こればかりは天災の頭脳でも分からなかった。
「か、からかわないでください!!それで用意して貰えますか?」
(うーん、どうしよう~)
束は箒の頼みを聞くべきか迷った。
箒に専用機を与えれば百秋と共にイヴに何か迷惑をかけるのではないか?
昔と違い今の一夏(イヴ)が百秋と箒にやられるとは思えないが、危険な毒蛇は卵の内に殺してしまわなければならない。

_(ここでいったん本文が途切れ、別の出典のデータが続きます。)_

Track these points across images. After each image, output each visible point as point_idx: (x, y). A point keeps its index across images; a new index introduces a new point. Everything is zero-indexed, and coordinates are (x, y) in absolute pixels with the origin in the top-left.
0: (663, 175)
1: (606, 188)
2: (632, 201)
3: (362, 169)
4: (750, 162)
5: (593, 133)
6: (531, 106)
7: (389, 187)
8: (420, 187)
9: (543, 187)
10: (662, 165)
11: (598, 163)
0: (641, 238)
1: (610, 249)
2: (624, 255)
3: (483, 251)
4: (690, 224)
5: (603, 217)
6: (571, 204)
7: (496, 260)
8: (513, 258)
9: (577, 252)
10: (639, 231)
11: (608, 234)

だが、このまま彼女の申し出を拒否しつつければ、しつこく電話してくるかもしれない。
いや、イヴの隙を突いて彼女の専用機を強奪する恐れもある。
そこで、
「用意してもいいけど、決して他人に迷惑をかけないって約束できるかな?」
(箒ちゃん‥これが君に出来る私からの最初で最後のプレゼントだからね‥‥)
「はぁ?」
箒は束の言う事が分からなかったが、
「わ、わかりました」
箒はとりあえず返事をしておいた。
「IS学園では確か夏休み前に臨海学校があったでしょう?」
「え、ええ‥‥」
「それじゃあ、その時までに用意しておくよ」
「はい。ありがとうございます。姉さん」
束との電話を切ったあと箒はガッツポーズをした。
「やった!!やったぞ!!これで私も晴れて専用機持ちだ!!」
臨海学校が待ち遠しい箒だった。
一方、
「これで本当に良かったのかな?」
束は箒に専用機を与える事を今更ながら迷っていた。
確かに自分がISを作ったせいで両親と箒には多大な迷惑をかけた。
でも、箒が自分の作った専用機で更なる迷惑をかけるのではないかと心配になる束。
「‥‥しかたない‥専用機を作ると言った以上ちゃんと作るけど、でもその専用機が高性能とは言っていないからね‥箒ちゃん‥‥」
束は虚しい表情をしてキーボートを叩き始めた。
タッグトーナメントにおけるVTシステム騒動の後、ラウラはその日に意識を取り戻し、楯無も怪我はしたが骨折しておらず、打ち身と打撲程度で翌日には授業に出ていた。
だが、イヴだけは目を覚まさなかった。
やはり、長い時間VTシステムに取り込まれていたのが原因なのか医務の先生も詳しい原因は分からないと言う。
念の為、イヴの身柄は集中治療室へと移された。
IS学園はISを扱う為、学園内の医務室もかなり充実しており、
集中治療室にて脳波、心電図を図る機械のコードに繋がれたまま眠るイヴ。
放課後、更識姉妹と鈴、本音が見舞いに来た。
すると、そこには先客がいた。
「あれ?」
「あの人は‥‥」
「フランスの代表候補生の‥‥」
「‥‥」
集中治療室の中を見渡せる窓の前にはシャルルが眠っているイヴの姿をジッと見ていた。
「君、確かデュノア君だっけ?」
楯無がシャルルに声をかける。
「あっ‥‥」
シャルルも見舞いに来た更識姉妹達に気づいた。
「貴方もイヴちゃんのお見舞いに来たの?」
「は、はい‥」
楯無がシャルルに声をかけるとシャルルはよそよそしく答える。
「そ、それじゃあ、僕はこれで‥‥」
すると、シャルルはその場からまるで逃げるかのように去っていた。
「な、なんだったの?彼?」
「さあ?」
鈴と本音はシャルルが何故イヴの見舞いに来たのか分からなかった。
「‥‥」
しかし、楯無はただ医務室から出て行くシャルルの後姿をジッと見ていた。
簪はタッグトーナメントの時に、シャルルを見て彼に対して違和感を覚えていたが、楯無も今ここでシャルルと出会い簪同様、シャルルに対して違和感を覚えた。